Text for analysis

Flash memory devices have been known for many years. Within all Flash memory devices, NAND-type memories differ from other type memories (e.g. NOR), among other specific characteristics, by the fact that a number of information bits written to the memory may be read back in a “flipped” manner, i.e. different from way these bits have been originally written to the memory.
In order to overcome this phenomenon of obtaining “flipped” bits and to make NAND-type memories usable by real applications, it is a common technique to utilize ECC (Error Correction Code) algorithms in conjunction with these NAND-type memories. An ECC algorithm is typically employed by Flash memories as follows:                Before writing data to the memory, an ECC algorithm is applied to this data in order to compute additional (redundant) information bits. These redundant bits are often called “parity bits” or “parity” and are later used for error detection and correction. The combination of the original data and the parity is called a “codeword”        The entire codeword (i.e the original data and the parity) is recorded to the Flash memory device,. It should be noted that the actual size of the NAND Flash memory device is designed to accommodate the original data as well as the parity.        When the data is retrieved from the memory, the entire codeword is read and an ECC algorithm is applied to the data and the parity in order to detect and correct possible “bit flips” (i.e. errors).

Material supplied
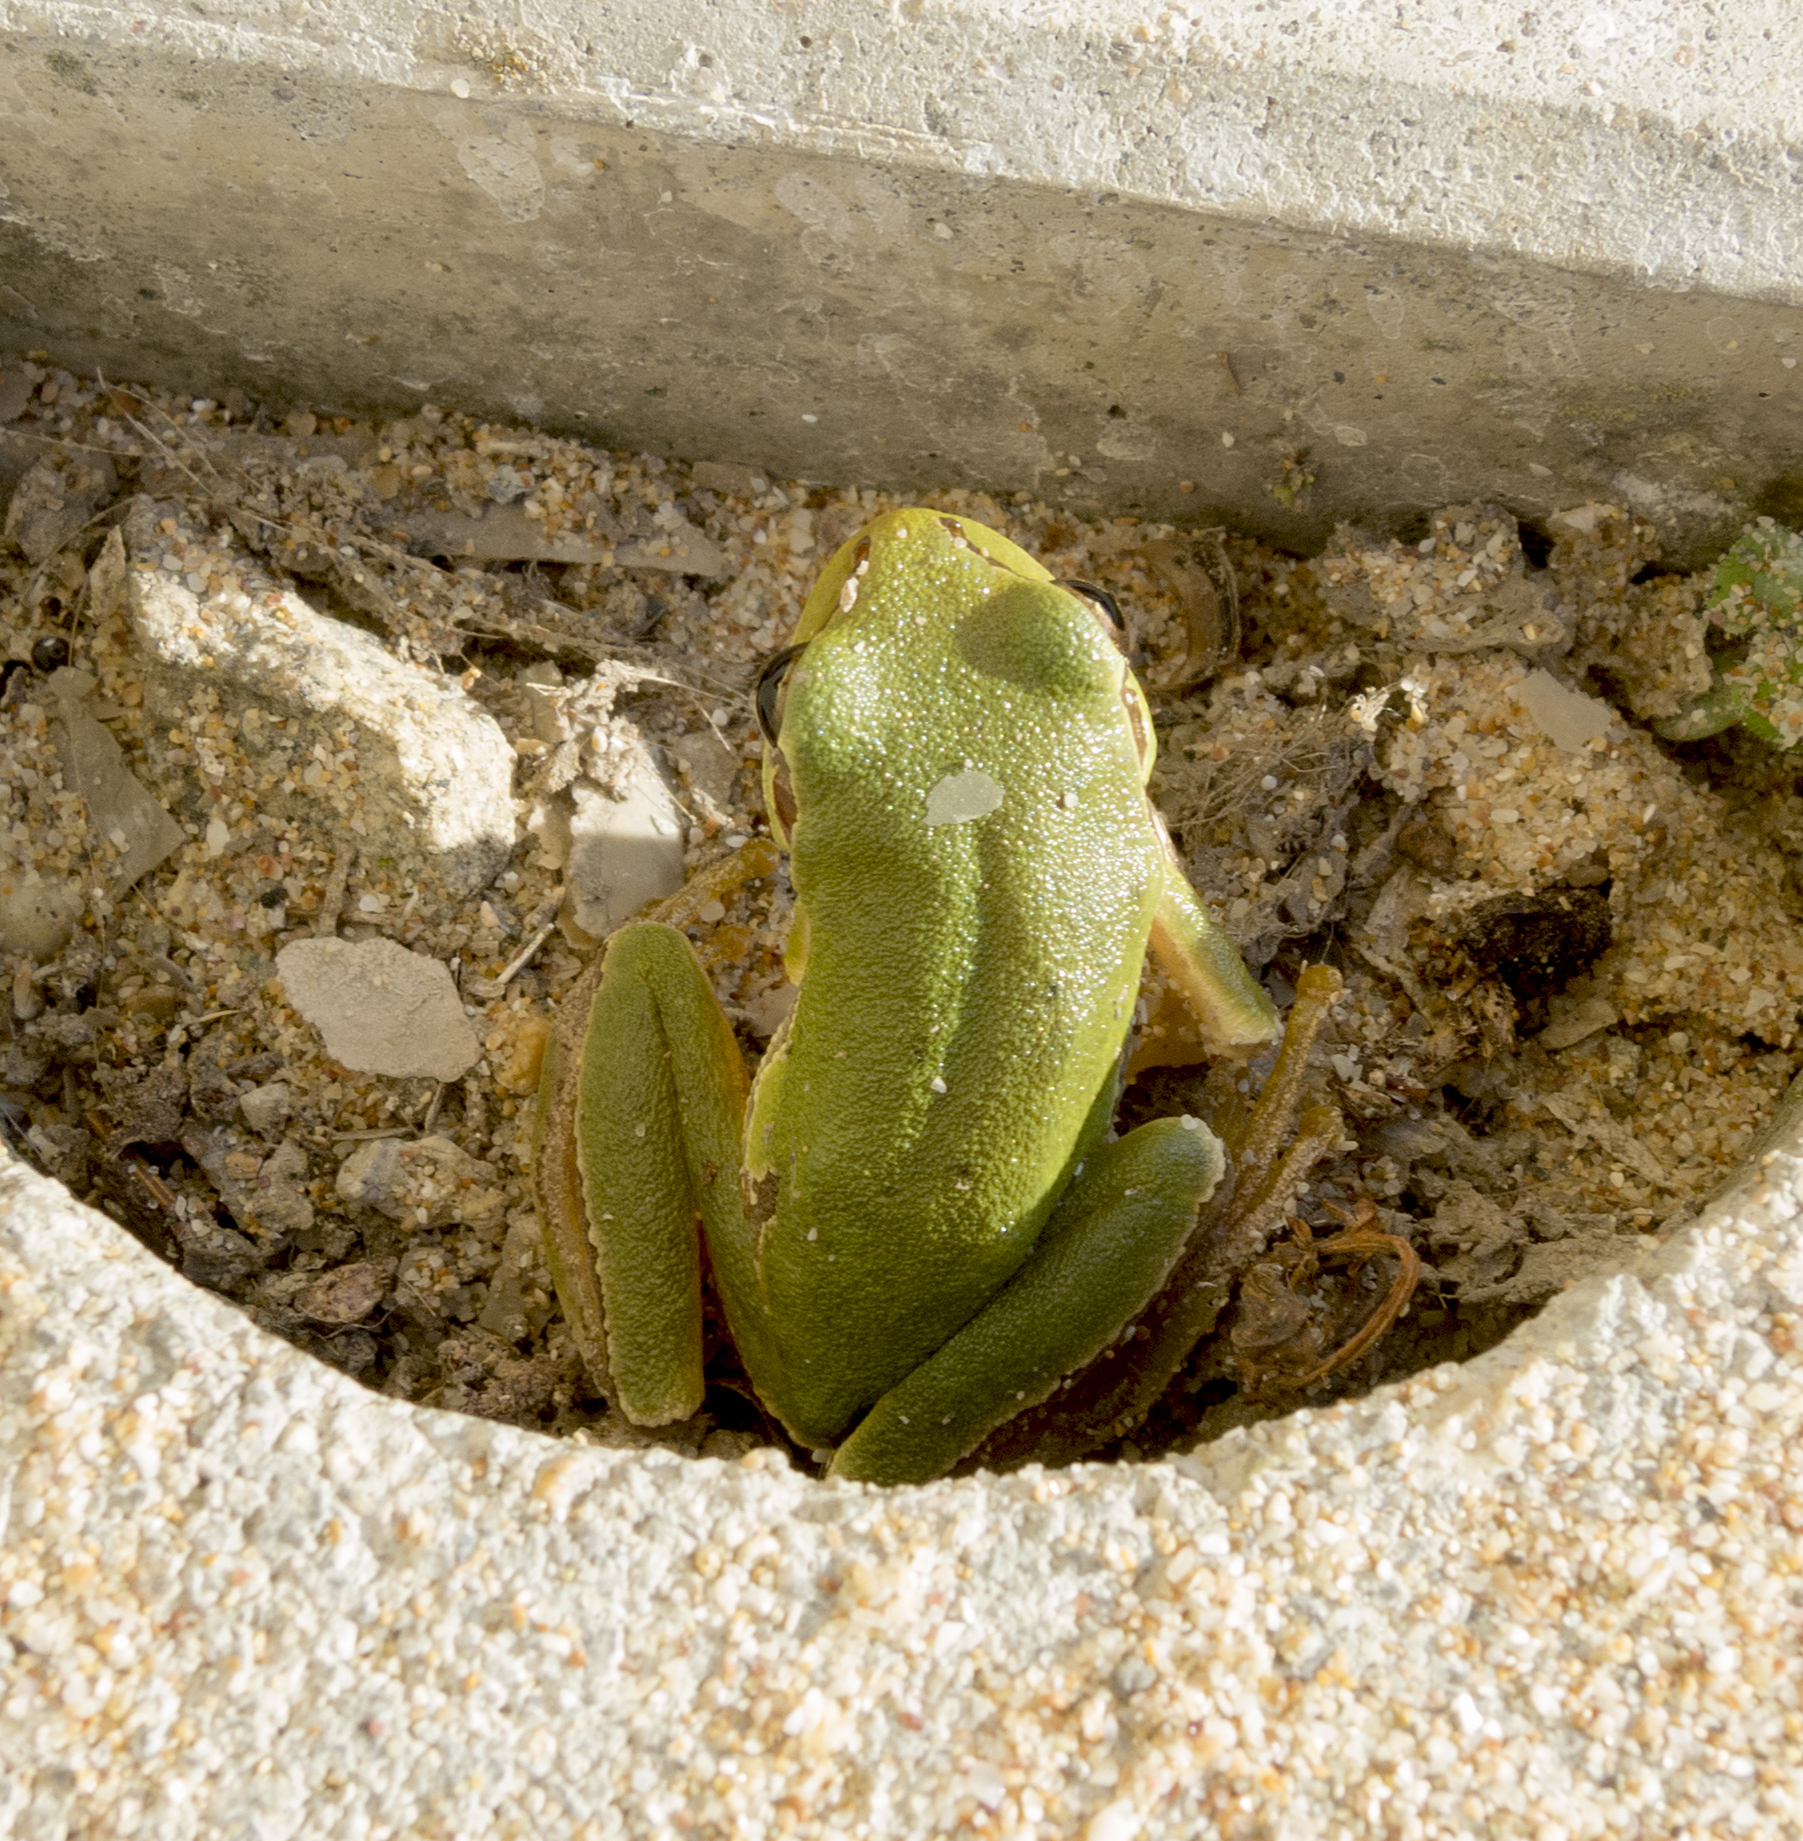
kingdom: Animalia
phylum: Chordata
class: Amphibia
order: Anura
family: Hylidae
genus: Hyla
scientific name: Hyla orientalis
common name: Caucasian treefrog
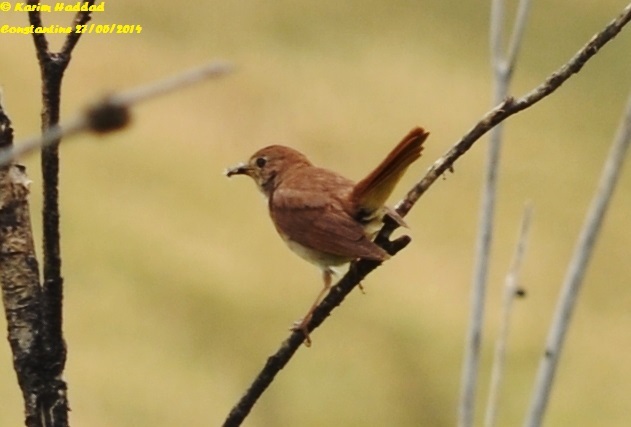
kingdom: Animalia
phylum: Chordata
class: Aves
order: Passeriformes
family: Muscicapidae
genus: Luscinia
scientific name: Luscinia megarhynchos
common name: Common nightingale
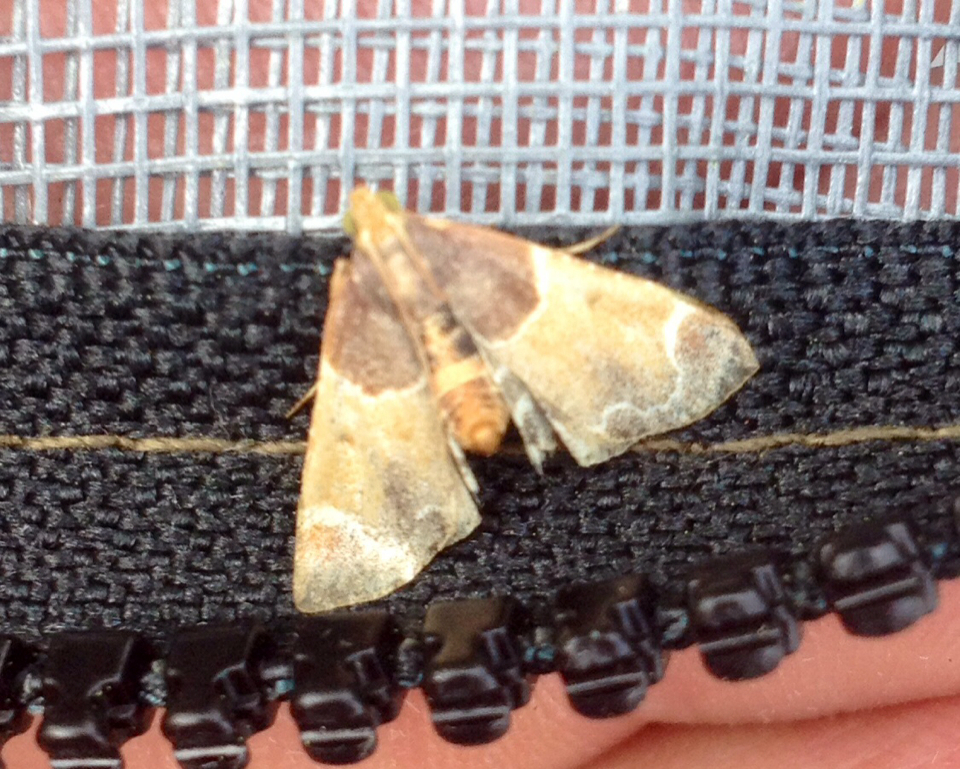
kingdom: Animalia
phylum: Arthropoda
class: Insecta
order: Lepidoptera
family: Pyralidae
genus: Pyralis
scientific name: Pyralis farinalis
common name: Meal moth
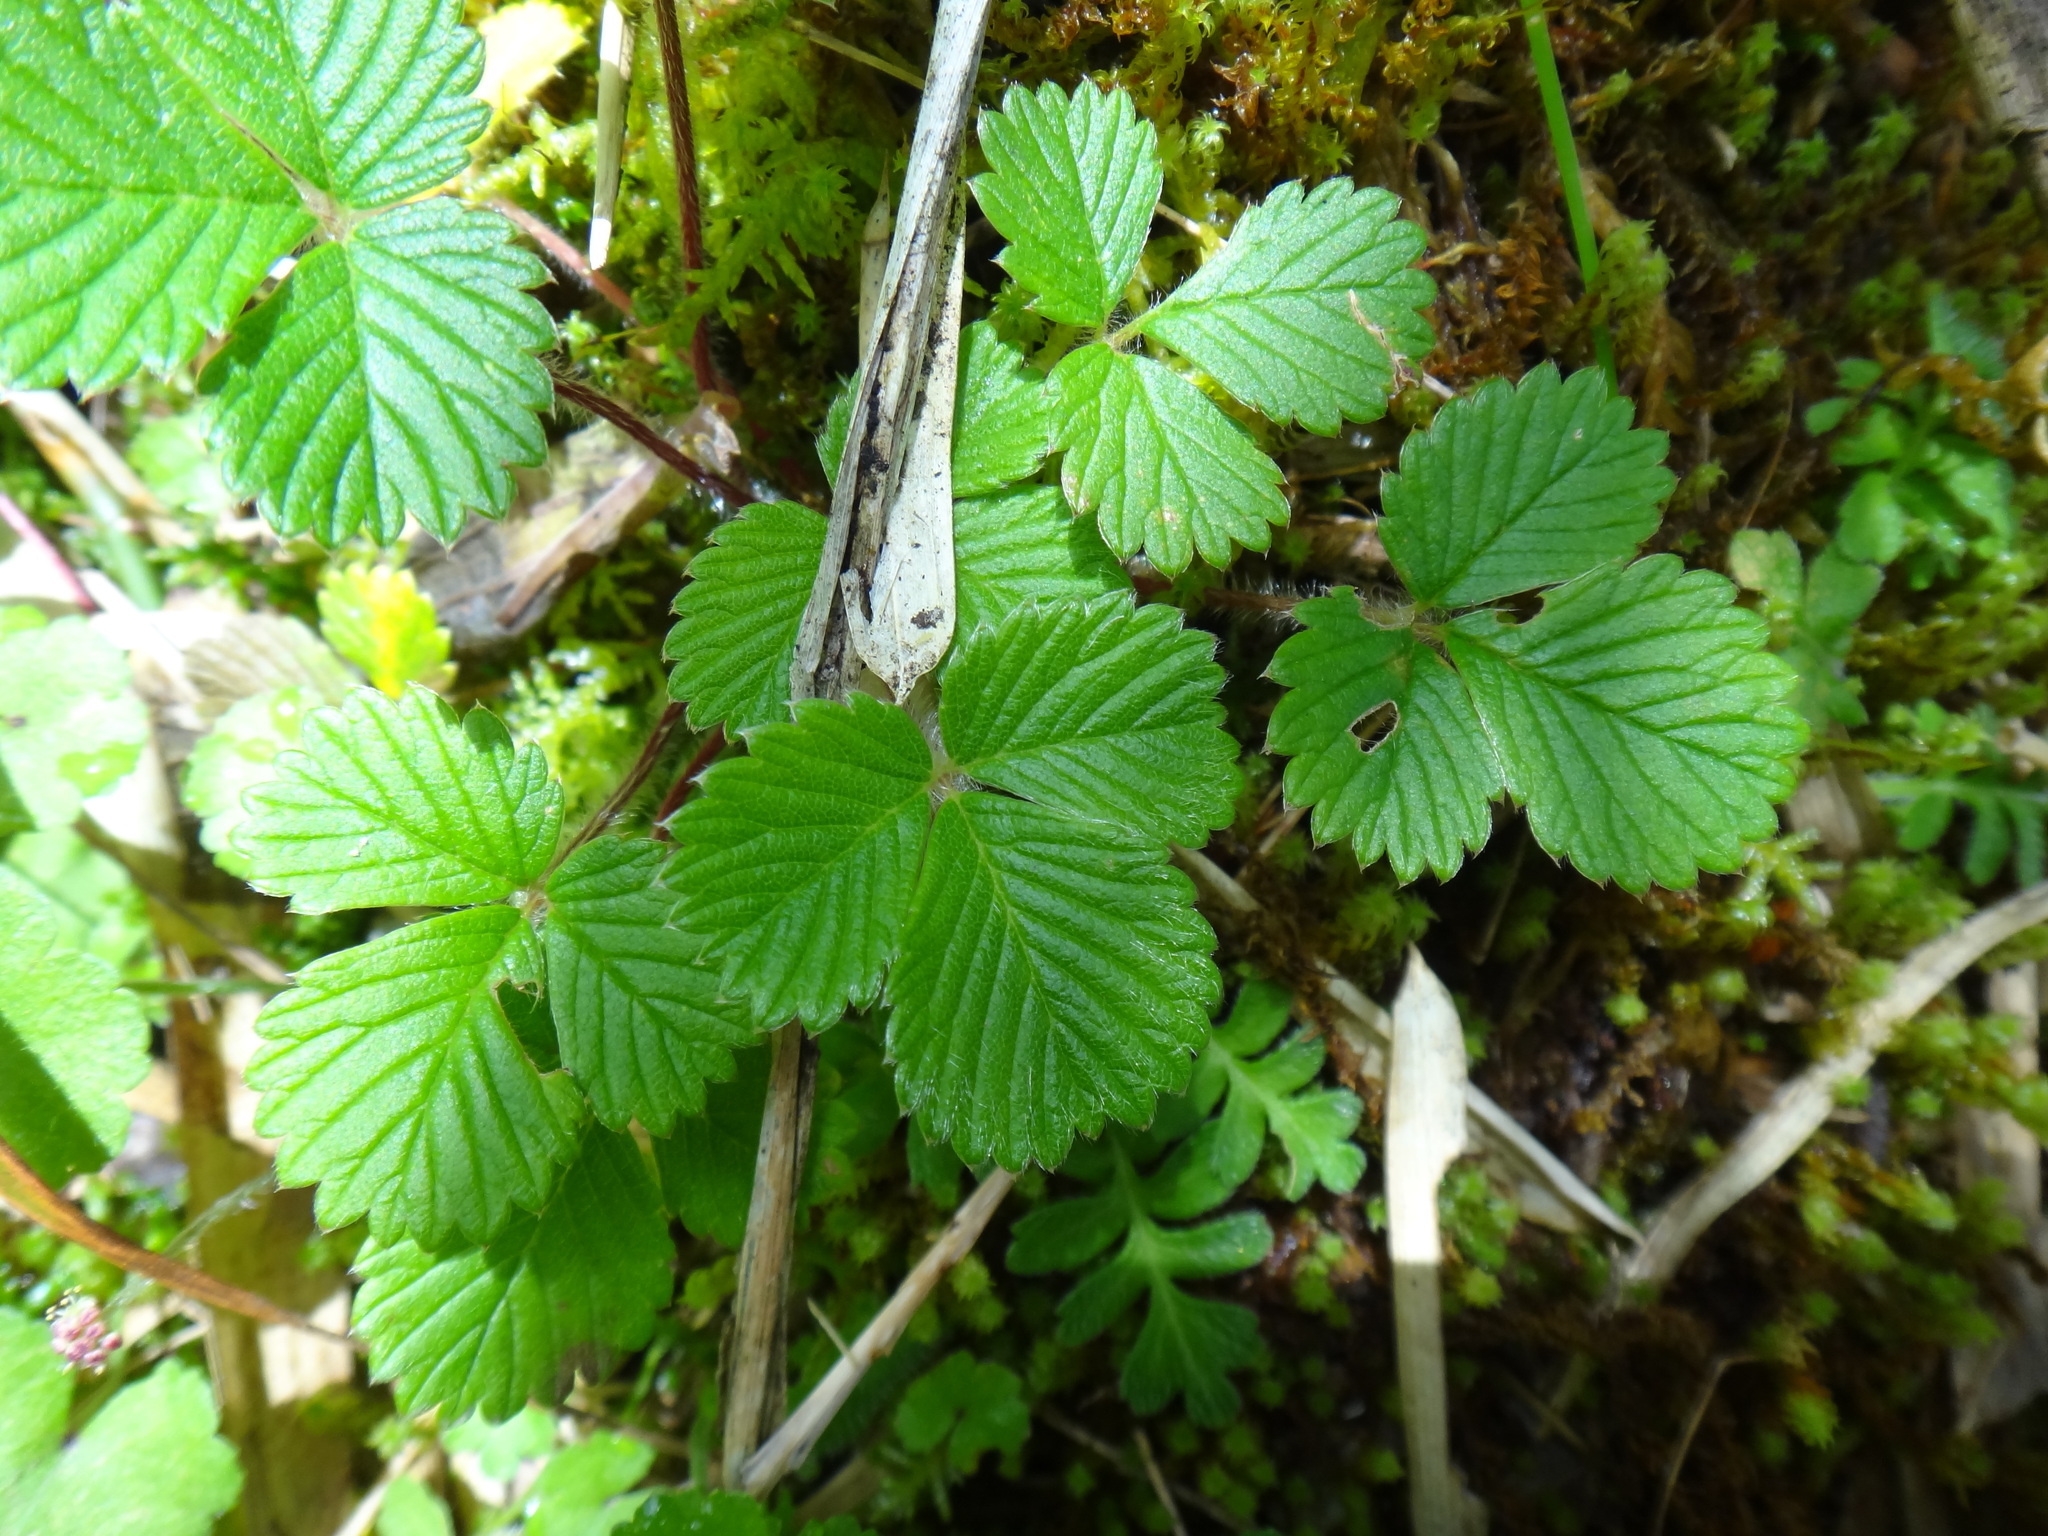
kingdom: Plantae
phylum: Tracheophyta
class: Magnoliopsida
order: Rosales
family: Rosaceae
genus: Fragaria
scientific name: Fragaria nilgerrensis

Work order 1
In the passage on NAND flash memory, what is the combination of the original data and the parity called?
Work order 2
Write the next part of the passage on NAND flash memory and error correction codes, picking up after its final sentence.

Answer 1
A "codeword."

Answer 2
It should be noted, that the implementation of the ECC algorithm may equally be obtained in hardware, in software or via a combination of hardware and software Furthermore, the ECC algorithm may be implemented within a memory device, within a memory device controller, within a host or may be “distributed” between these components of a system.
Flash memory devices may differ in the number of data elements (e.g. data bits) that are stored in each memory cell of the flash memory device. An SLC (Single Level cell) memory is operative to store a single bit in each memory cell, while an MLC (Multi Level Cell) memory is operative to store multiple bits in each memory cell.
In an MLC memory the manner of coding of voltage levels and the manner of assigning input data to the memory cells are of great importance for achieving an optimization of the ECC design.
A prior art method of storing data in multi-bit flash cells is taught by U.S. Application Publication No. 20060101193 to Murin. This patent application is incorporated by reference for all purposes as if fully set forth herein.
According to the Murin application, the optimal way (in the sense of ECC performance) in which input data is assigned to a physical page of a memory device is by interleaving these data bits between different bit-pages of a physical page, where a bit-page is defined as a group of bits, each one of which belongs to different cell of the physical page and all of which have the same significance within a cell (i.e. LSB, . . . , MSB). Such way of arranging data in the memory device assures that data, which are retrieved from the memory device and then re-arranged in its original order (i.e. de-interleaved), shall have even (optimal) distribution of erroneous bits within it.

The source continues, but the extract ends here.